Frank Fischer, the chairman and CEO of the Volkswagen plant in Tennessee, left, and Gary Casteel, a regional director of the UAW, hold a joint press conference on Feb. 14. Can workers tell the difference?
Tennessee VW auto workers have just rejected being “represented” by the UAW by a vote of 626 to 712. But the back story explains a lot:
A Wall St. Journal article: “Volkswagen is interested in having the UAW represent its workers to enable the plant to establish a works council, a committee of both blue and white collar employees who negotiate work conditions with management. [In fact, it's far more than that; it's clear that this is a version of the "team concept" -- the idea that labor and management are on the same team and that their basic interests are the same.] It appears that a works council is only possible under U.S. law if workers are represented by an outside union.” VW management helped the UAW organizers campaign by allowing them to do so inside the plant.

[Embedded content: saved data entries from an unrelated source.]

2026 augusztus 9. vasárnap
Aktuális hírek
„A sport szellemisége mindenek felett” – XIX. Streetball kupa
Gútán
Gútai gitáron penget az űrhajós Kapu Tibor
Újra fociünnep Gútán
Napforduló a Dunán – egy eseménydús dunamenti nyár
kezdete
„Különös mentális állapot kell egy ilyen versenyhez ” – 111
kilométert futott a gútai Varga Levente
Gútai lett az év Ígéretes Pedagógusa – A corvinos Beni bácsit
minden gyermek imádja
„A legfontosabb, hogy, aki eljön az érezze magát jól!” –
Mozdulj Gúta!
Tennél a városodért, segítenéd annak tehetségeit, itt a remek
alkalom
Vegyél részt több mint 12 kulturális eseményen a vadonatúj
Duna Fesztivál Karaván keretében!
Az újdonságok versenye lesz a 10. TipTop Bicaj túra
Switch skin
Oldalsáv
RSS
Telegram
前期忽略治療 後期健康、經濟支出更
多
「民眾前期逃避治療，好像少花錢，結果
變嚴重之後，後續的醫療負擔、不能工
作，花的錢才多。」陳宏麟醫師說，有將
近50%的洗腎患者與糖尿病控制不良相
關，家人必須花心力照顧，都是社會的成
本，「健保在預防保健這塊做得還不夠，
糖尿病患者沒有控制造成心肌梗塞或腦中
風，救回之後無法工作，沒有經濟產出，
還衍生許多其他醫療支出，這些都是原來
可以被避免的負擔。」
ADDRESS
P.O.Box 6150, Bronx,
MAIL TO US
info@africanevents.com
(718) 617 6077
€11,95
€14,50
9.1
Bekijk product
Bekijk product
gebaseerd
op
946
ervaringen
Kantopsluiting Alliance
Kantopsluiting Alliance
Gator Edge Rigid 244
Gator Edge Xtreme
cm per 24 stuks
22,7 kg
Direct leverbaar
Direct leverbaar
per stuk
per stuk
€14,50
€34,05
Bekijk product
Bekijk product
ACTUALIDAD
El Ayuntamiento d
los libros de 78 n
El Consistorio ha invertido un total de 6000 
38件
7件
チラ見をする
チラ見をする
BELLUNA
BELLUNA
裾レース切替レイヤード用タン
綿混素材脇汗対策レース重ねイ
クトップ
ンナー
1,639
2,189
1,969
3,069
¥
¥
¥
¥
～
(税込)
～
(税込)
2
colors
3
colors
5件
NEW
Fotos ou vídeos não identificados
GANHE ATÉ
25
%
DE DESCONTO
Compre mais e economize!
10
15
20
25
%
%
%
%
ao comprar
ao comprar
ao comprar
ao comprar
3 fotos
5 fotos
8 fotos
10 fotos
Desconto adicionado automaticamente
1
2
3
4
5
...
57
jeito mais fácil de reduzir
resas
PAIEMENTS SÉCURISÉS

There is no doubt that the UAW leadership had made commitments to management that they would do everything in their power to prevent a local union from developing that really fought for the members. It’s certain that in one way or another they communicated this to the VW workers. So the workers were faced with a choice: Either kiss up to management on their own or do so through a union. Or, to put it another way: Any feelings of the need to unite as a group and stand together for their interests were certainly discouraged by the union leadership. But without that, what on earth is the incentive to have a union?
The amazing thing is that over 600 workers actually voted for a union.